SICP mentions delay, the-empty-stream and cons-stream, but does not implement it. We provide here an implementation in Common Lisp:
(defmacro delay (expression)
`(lambda () ,expression))
(defmacro cons-stream (a b)
`(cons ,a (delay ,b)))
(define (force delayed-object)
(funcall delayed-object))
(defparameter the-empty-stream (make-symbol "THE-EMPTY-STREAM"))
Now comes portable code from the book:
(define (stream-null? stream)
(eq? stream the-empty-stream))
(define (stream-car stream) (car stream))
(define (stream-cdr stream) (force (cdr stream)))
(define (stream-enumerate-interval low high)
(if (> low high)
the-empty-stream
(cons-stream
low
(stream-enumerate-interval (+ low 1) high))))
Now Common Lisp differs in stream-for-each:
we need to use cl:progn instead of begin
function parameters need to be called with cl:funcall
Here is a version:
(defmacro begin (&body body) `(progn ,#body))
(define (stream-for-each proc s)
(if (stream-null? s)
'done
(begin (funcall proc (stream-car s))
(stream-for-each proc (stream-cdr s)))))
We also need to pass functions using cl:function:
(define (display-stream s)
(stream-for-each (function display-line) s))
But then the example works:
CL-USER 20 > (stream-enumerate-interval 10 20)
(10 . #<Closure 1 subfunction of STREAM-ENUMERATE-INTERVAL 40600010FC>)
CL-USER 21 > (display-stream (stream-enumerate-interval 10 1000))
10
11
12
...
997
998
999
1000
DONE
Do you already know some Common Lisp? I assume that is what you mean by 'Lisp'. In that case you might want to use it instead of Scheme. If you don't know either, and you are working through SICP solely for the learning experience, then probably you are better off with Scheme. It has much better support for new learners, and you won't have to translate from Scheme to Common Lisp.
There are differences; specifically, SICP's highly functional style is wordier in Common Lisp because you have to quote functions when passing them around and use funcall to call a function bound to a variable.

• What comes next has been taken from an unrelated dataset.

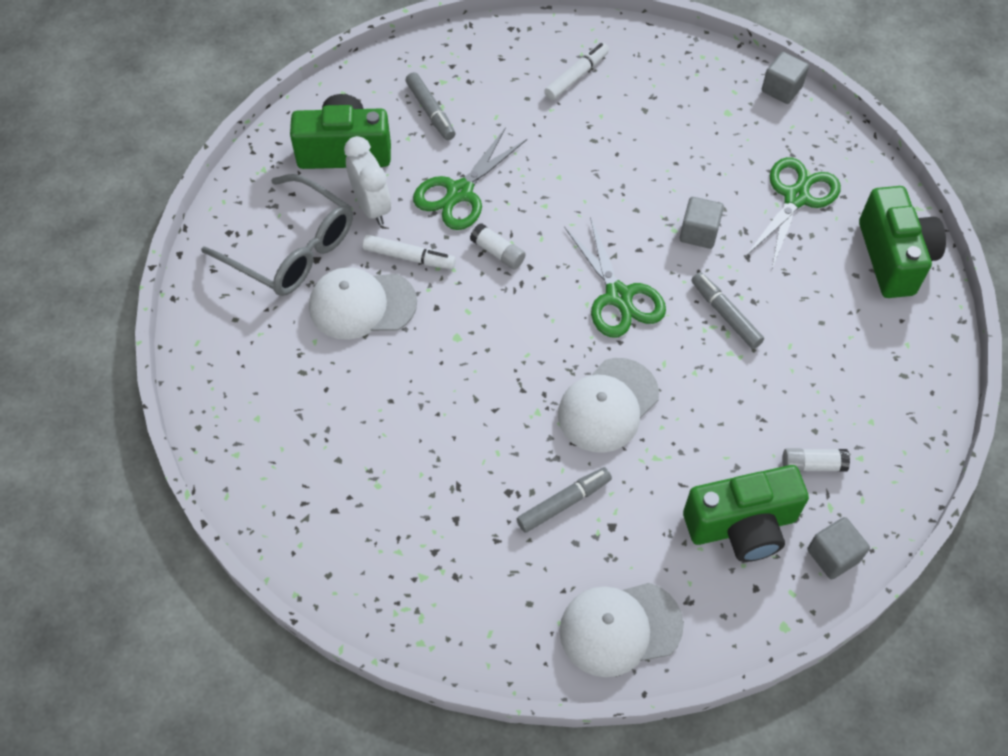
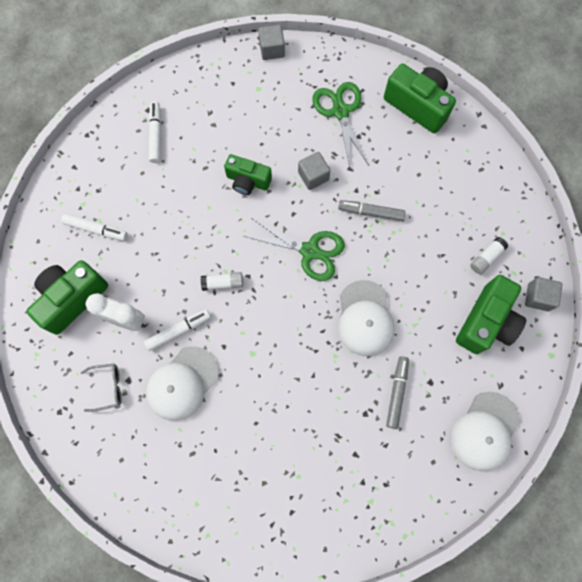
camera: 45 degrees left, 15 degrees up
(292, 249) = (107, 387): grey glasses -> grey glasses, size x0.47
(430, 111) = (96, 229): grey marker -> white marker
(460, 192) = (165, 265): green scissors -> none
(624, 184) = (248, 181): none -> green camera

However, if you want to use Common Lisp, you can try using Eli Bendersky's Common Lisp translations of the SICP code under the tag SICP.

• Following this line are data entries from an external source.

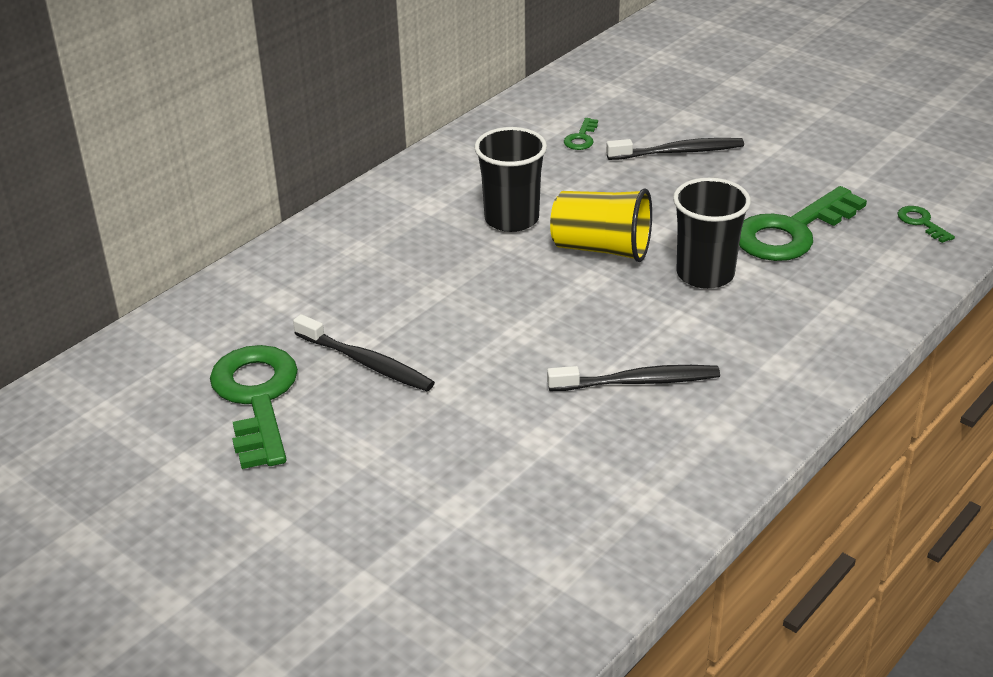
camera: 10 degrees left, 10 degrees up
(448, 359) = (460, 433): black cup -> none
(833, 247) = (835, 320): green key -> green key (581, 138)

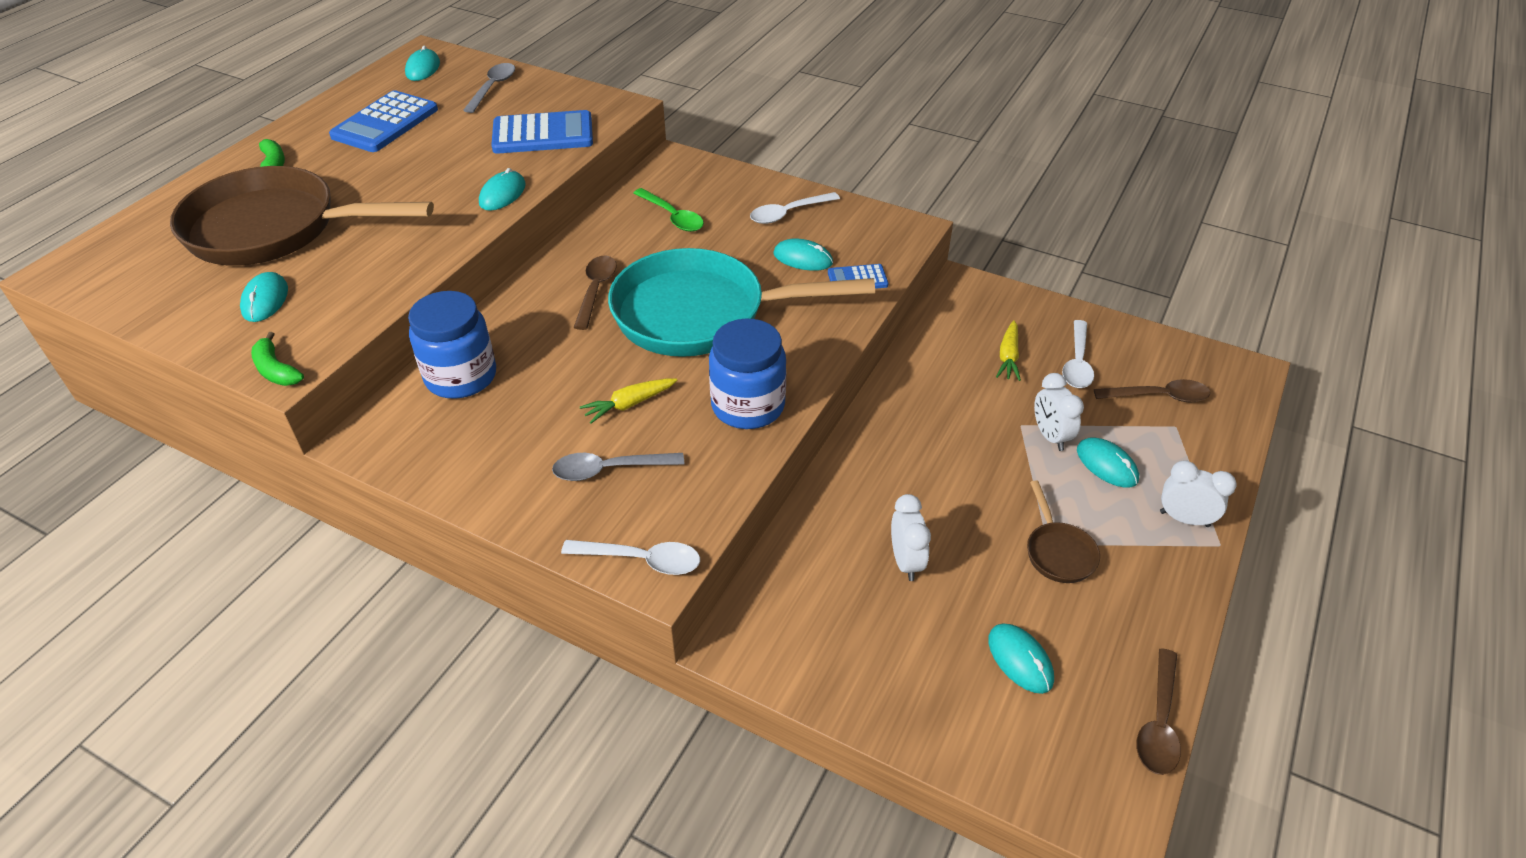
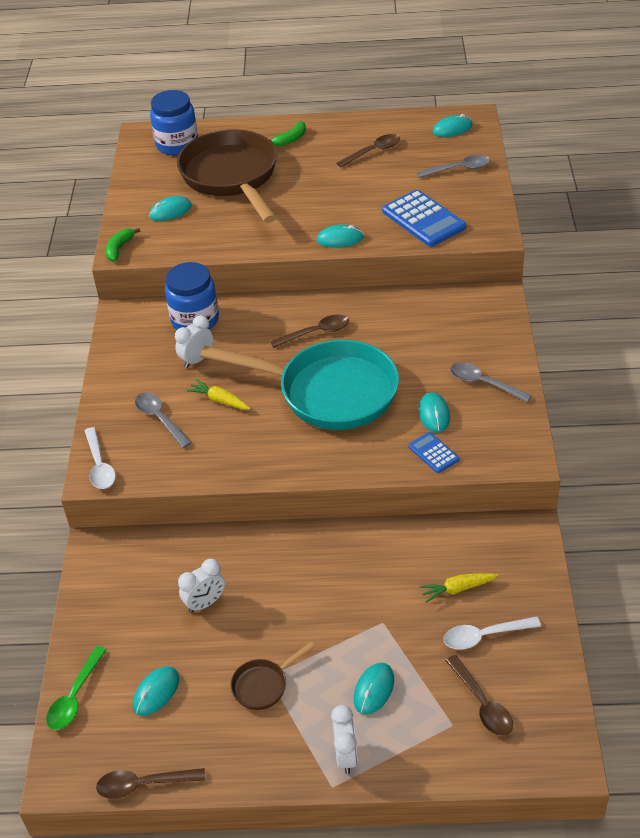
camera: 65 degrees right, 0 degrees up
(385, 123) = (373, 152): blue calculator -> brown spoon
(672, 217) = (426, 328): green spoon -> green spoon (75, 696)
(701, 314) = (329, 392): turquoise pan -> turquoise pan turned 135 degrees clockwise
(748, 406) = (255, 454): blue jar -> blue jar (177, 145)
(788, 213) = (484, 383): white spoon -> grey spoon
(1050, 436) = (382, 644): white clock -> white clock (197, 360)

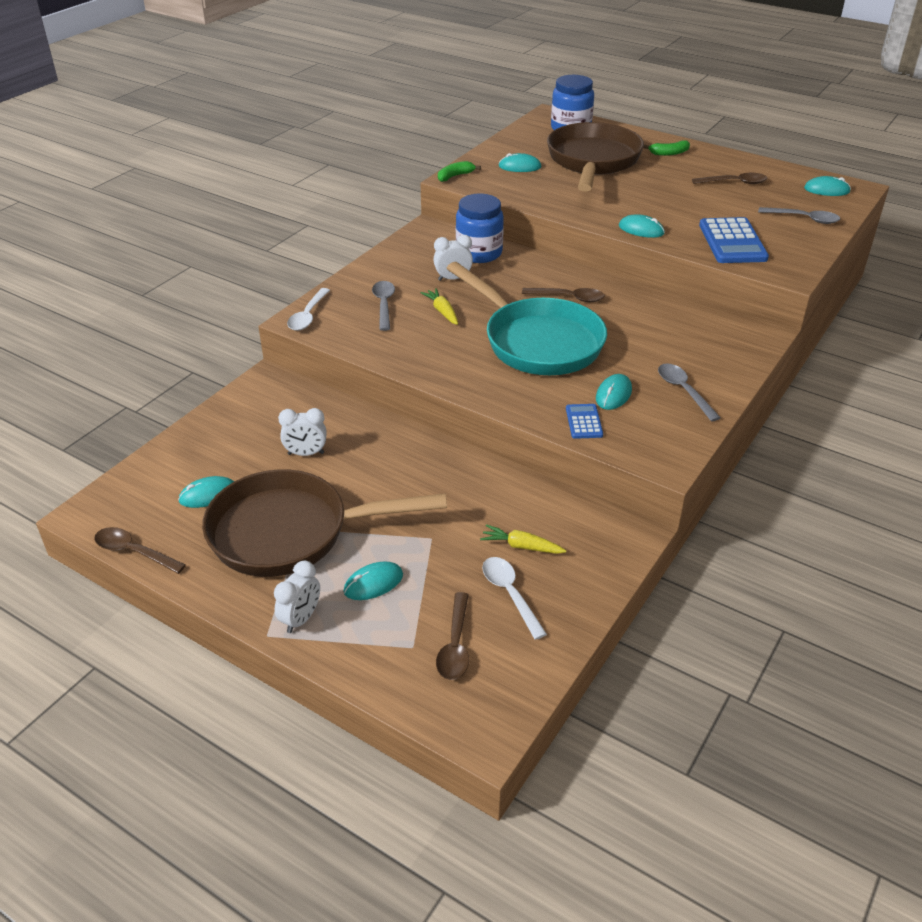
camera: 30 degrees right, 5 degrees down
(75, 696) = (151, 467): green spoon -> none
(263, 685) = (290, 532): brown pan -> brown pan, size x2.47
(484, 636) = (510, 594): white spoon -> white spoon turned 45 degrees clockwise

They are similar but not the same.
I believe If you go with Scheme it would be easier.
Edit: Nathan Sanders' comment is correct. It's clearly been a while since I last read the book, but I just checked and it does not use call/cc directly. I've upvoted Nathan's answer.
Whatever you use needs to implement continuations, which SICP uses a lot. Not even all Scheme interpreters implement them, and I'm not aware of any Common Lisp that does.